WHAT IS NEEDED =>
Return each line of the listing below as one string in a JSON list, leaving out blank lines.

INFORMATION PROVIDED =>

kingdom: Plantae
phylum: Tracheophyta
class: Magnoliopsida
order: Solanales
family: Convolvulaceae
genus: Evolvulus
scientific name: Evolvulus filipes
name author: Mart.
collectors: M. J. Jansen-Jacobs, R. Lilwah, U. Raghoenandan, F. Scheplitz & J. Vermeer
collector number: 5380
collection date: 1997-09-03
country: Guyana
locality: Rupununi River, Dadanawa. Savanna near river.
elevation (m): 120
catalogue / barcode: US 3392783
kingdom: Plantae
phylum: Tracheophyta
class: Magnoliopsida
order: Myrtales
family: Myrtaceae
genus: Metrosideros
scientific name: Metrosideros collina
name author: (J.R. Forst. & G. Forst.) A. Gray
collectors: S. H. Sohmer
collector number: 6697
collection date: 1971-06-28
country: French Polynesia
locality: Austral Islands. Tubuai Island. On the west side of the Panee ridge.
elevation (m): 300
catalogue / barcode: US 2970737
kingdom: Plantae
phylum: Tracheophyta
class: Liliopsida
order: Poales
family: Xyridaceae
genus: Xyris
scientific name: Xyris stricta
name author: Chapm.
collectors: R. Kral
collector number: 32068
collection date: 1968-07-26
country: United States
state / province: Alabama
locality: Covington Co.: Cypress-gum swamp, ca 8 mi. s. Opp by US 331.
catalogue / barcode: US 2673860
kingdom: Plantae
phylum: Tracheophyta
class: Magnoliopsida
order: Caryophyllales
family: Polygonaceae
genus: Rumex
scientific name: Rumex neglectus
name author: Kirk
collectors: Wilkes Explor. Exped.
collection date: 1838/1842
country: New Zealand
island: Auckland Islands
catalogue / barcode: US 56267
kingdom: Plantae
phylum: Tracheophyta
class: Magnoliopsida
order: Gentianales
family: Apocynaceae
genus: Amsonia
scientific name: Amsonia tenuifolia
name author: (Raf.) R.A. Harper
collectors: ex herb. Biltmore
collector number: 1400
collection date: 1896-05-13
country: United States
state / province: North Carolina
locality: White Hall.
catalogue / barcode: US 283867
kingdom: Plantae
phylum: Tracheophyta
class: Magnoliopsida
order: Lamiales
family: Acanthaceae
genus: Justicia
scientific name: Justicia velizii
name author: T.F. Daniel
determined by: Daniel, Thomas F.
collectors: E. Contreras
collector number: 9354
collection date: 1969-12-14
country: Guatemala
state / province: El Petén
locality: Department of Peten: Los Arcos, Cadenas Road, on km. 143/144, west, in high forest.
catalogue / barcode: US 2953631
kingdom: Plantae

TASK ANSWER =>
[
  "kingdom: Plantae",
  "phylum: Tracheophyta",
  "class: Magnoliopsida",
  "order: Solanales",
  "family: Convolvulaceae",
  "genus: Evolvulus",
  "scientific name: Evolvulus filipes",
  "name author: Mart.",
  "collectors: M. J. Jansen-Jacobs, R. Lilwah, U. Raghoenandan, F. Scheplitz & J. Vermeer",
  "collector number: 5380",
  "collection date: 1997-09-03",
  "country: Guyana",
  "locality: Rupununi River, Dadanawa. Savanna near river.",
  "elevation (m): 120",
  "catalogue / barcode: US 3392783",
  "kingdom: Plantae",
  "phylum: Tracheophyta",
  "class: Magnoliopsida",
  "order: Myrtales",
  "family: Myrtaceae",
  "genus: Metrosideros",
  "scientific name: Metrosideros collina",
  "name author: (J.R. Forst. & G. Forst.) A. Gray",
  "collectors: S. H. Sohmer",
  "collector number: 6697",
  "collection date: 1971-06-28",
  "country: French Polynesia",
  "locality: Austral Islands. Tubuai Island. On the west side of the Panee ridge.",
  "elevation (m): 300",
  "catalogue / barcode: US 2970737",
  "kingdom: Plantae",
  "phylum: Tracheophyta",
  "class: Liliopsida",
  "order: Poales",
  "family: Xyridaceae",
  "genus: Xyris",
  "scientific name: Xyris stricta",
  "name author: Chapm.",
  "collectors: R. Kral",
  "collector number: 32068",
  "collection date: 1968-07-26",
  "country: United States",
  "state / province: Alabama",
  "locality: Covington Co.: Cypress-gum swamp, ca 8 mi. s. Opp by US 331.",
  "catalogue / barcode: US 2673860",
  "kingdom: Plantae",
  "phylum: Tracheophyta",
  "class: Magnoliopsida",
  "order: Caryophyllales",
  "family: Polygonaceae",
  "genus: Rumex",
  "scientific name: Rumex neglectus",
  "name author: Kirk",
  "collectors: Wilkes Explor. Exped.",
  "collection date: 1838/1842",
  "country: New Zealand",
  "island: Auckland Islands",
  "catalogue / barcode: US 56267",
  "kingdom: Plantae",
  "phylum: Tracheophyta",
  "class: Magnoliopsida",
  "order: Gentianales",
  "family: Apocynaceae",
  "genus: Amsonia",
  "scientific name: Amsonia tenuifolia",
  "name author: (Raf.) R.A. Harper",
  "collectors: ex herb. Biltmore",
  "collector number: 1400",
  "collection date: 1896-05-13",
  "country: United States",
  "state / province: North Carolina",
  "locality: White Hall.",
  "catalogue / barcode: US 283867",
  "kingdom: Plantae",
  "phylum: Tracheophyta",
  "class: Magnoliopsida",
  "order: Lamiales",
  "family: Acanthaceae",
  "genus: Justicia",
  "scientific name: Justicia velizii",
  "name author: T.F. Daniel",
  "determined by: Daniel, Thomas F.",
  "collectors: E. Contreras",
  "collector number: 9354",
  "collection date: 1969-12-14",
  "country: Guatemala",
  "state / province: El Petén",
  "locality: Department of Peten: Los Arcos, Cadenas Road, on km. 143/144, west, in high forest.",
  "catalogue / barcode: US 2953631",
  "kingdom: Plantae"
]